| Activity |
Output all records precisely as written.

#### Material for this task

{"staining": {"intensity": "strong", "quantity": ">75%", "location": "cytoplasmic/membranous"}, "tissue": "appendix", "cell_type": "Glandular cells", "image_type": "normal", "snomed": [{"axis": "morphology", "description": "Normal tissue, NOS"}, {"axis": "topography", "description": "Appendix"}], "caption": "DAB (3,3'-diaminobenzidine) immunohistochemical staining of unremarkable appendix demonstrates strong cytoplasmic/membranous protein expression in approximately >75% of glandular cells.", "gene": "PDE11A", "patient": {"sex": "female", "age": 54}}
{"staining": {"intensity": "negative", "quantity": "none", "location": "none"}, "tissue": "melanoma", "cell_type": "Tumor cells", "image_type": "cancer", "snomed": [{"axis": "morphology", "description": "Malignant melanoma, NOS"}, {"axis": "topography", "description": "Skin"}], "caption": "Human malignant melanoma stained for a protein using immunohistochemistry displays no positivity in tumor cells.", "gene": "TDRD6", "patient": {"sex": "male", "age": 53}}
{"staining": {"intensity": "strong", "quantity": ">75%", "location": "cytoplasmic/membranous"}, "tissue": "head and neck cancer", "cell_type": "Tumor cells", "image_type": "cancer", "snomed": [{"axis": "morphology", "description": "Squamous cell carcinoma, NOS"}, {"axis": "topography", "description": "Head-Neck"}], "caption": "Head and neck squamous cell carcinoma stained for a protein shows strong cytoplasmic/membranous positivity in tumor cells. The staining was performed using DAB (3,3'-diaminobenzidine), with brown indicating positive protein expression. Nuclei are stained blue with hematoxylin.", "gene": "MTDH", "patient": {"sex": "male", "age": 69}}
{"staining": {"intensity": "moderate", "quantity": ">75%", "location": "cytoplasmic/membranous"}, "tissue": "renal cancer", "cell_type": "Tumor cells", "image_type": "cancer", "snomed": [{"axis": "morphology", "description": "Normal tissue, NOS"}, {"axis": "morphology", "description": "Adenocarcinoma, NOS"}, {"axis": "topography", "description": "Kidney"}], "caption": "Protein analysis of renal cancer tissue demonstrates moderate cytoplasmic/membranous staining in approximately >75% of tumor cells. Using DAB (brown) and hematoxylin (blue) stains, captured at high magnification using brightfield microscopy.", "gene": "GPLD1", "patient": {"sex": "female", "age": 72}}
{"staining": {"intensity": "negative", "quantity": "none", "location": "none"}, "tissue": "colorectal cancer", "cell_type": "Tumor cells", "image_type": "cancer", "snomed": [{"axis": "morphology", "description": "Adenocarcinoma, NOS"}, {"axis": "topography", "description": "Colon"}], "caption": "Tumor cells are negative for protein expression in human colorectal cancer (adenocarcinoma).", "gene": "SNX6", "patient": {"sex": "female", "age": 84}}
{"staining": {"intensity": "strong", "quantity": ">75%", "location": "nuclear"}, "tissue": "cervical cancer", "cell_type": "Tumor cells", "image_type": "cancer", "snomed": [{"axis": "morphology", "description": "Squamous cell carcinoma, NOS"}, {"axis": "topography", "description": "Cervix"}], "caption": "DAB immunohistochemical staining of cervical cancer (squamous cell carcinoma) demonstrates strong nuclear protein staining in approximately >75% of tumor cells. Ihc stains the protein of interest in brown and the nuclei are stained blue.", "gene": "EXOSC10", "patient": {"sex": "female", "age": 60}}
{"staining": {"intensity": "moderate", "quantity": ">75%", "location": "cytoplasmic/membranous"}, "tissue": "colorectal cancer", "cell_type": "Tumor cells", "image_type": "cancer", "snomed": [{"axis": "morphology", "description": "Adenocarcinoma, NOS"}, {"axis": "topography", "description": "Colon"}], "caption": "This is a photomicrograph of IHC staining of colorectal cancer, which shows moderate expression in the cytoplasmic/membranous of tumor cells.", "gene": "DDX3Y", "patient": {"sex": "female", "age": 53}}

########

| Written solution |
{"staining": {"intensity": "strong", "quantity": ">75%", "location": "cytoplasmic/membranous"}, "tissue": "appendix", "cell_type": "Glandular cells", "image_type": "normal", "snomed": [{"axis": "morphology", "description": "Normal tissue, NOS"}, {"axis": "topography", "description": "Appendix"}], "caption": "DAB (3,3'-diaminobenzidine) immunohistochemical staining of unremarkable appendix demonstrates strong cytoplasmic/membranous protein expression in approximately >75% of glandular cells.", "gene": "PDE11A", "patient": {"sex": "female", "age": 54}}
{"staining": {"intensity": "negative", "quantity": "none", "location": "none"}, "tissue": "melanoma", "cell_type": "Tumor cells", "image_type": "cancer", "snomed": [{"axis": "morphology", "description": "Malignant melanoma, NOS"}, {"axis": "topography", "description": "Skin"}], "caption": "Human malignant melanoma stained for a protein using immunohistochemistry displays no positivity in tumor cells.", "gene": "TDRD6", "patient": {"sex": "male", "age": 53}}
{"staining": {"intensity": "strong", "quantity": ">75%", "location": "cytoplasmic/membranous"}, "tissue": "head and neck cancer", "cell_type": "Tumor cells", "image_type": "cancer", "snomed": [{"axis": "morphology", "description": "Squamous cell carcinoma, NOS"}, {"axis": "topography", "description": "Head-Neck"}], "caption": "Head and neck squamous cell carcinoma stained for a protein shows strong cytoplasmic/membranous positivity in tumor cells. The staining was performed using DAB (3,3'-diaminobenzidine), with brown indicating positive protein expression. Nuclei are stained blue with hematoxylin.", "gene": "MTDH", "patient": {"sex": "male", "age": 69}}
{"staining": {"intensity": "moderate", "quantity": ">75%", "location": "cytoplasmic/membranous"}, "tissue": "renal cancer", "cell_type": "Tumor cells", "image_type": "cancer", "snomed": [{"axis": "morphology", "description": "Normal tissue, NOS"}, {"axis": "morphology", "description": "Adenocarcinoma, NOS"}, {"axis": "topography", "description": "Kidney"}], "caption": "Protein analysis of renal cancer tissue demonstrates moderate cytoplasmic/membranous staining in approximately >75% of tumor cells. Using DAB (brown) and hematoxylin (blue) stains, captured at high magnification using brightfield microscopy.", "gene": "GPLD1", "patient": {"sex": "female", "age": 72}}
{"staining": {"intensity": "negative", "quantity": "none", "location": "none"}, "tissue": "colorectal cancer", "cell_type": "Tumor cells", "image_type": "cancer", "snomed": [{"axis": "morphology", "description": "Adenocarcinoma, NOS"}, {"axis": "topography", "description": "Colon"}], "caption": "Tumor cells are negative for protein expression in human colorectal cancer (adenocarcinoma).", "gene": "SNX6", "patient": {"sex": "female", "age": 84}}
{"staining": {"intensity": "strong", "quantity": ">75%", "location": "nuclear"}, "tissue": "cervical cancer", "cell_type": "Tumor cells", "image_type": "cancer", "snomed": [{"axis": "morphology", "description": "Squamous cell carcinoma, NOS"}, {"axis": "topography", "description": "Cervix"}], "caption": "DAB immunohistochemical staining of cervical cancer (squamous cell carcinoma) demonstrates strong nuclear protein staining in approximately >75% of tumor cells. Ihc stains the protein of interest in brown and the nuclei are stained blue.", "gene": "EXOSC10", "patient": {"sex": "female", "age": 60}}
{"staining": {"intensity": "moderate", "quantity": ">75%", "location": "cytoplasmic/membranous"}, "tissue": "colorectal cancer", "cell_type": "Tumor cells", "image_type": "cancer", "snomed": [{"axis": "morphology", "description": "Adenocarcinoma, NOS"}, {"axis": "topography", "description": "Colon"}], "caption": "This is a photomicrograph of IHC staining of colorectal cancer, which shows moderate expression in the cytoplasmic/membranous of tumor cells.", "gene": "DDX3Y", "patient": {"sex": "female", "age": 53}}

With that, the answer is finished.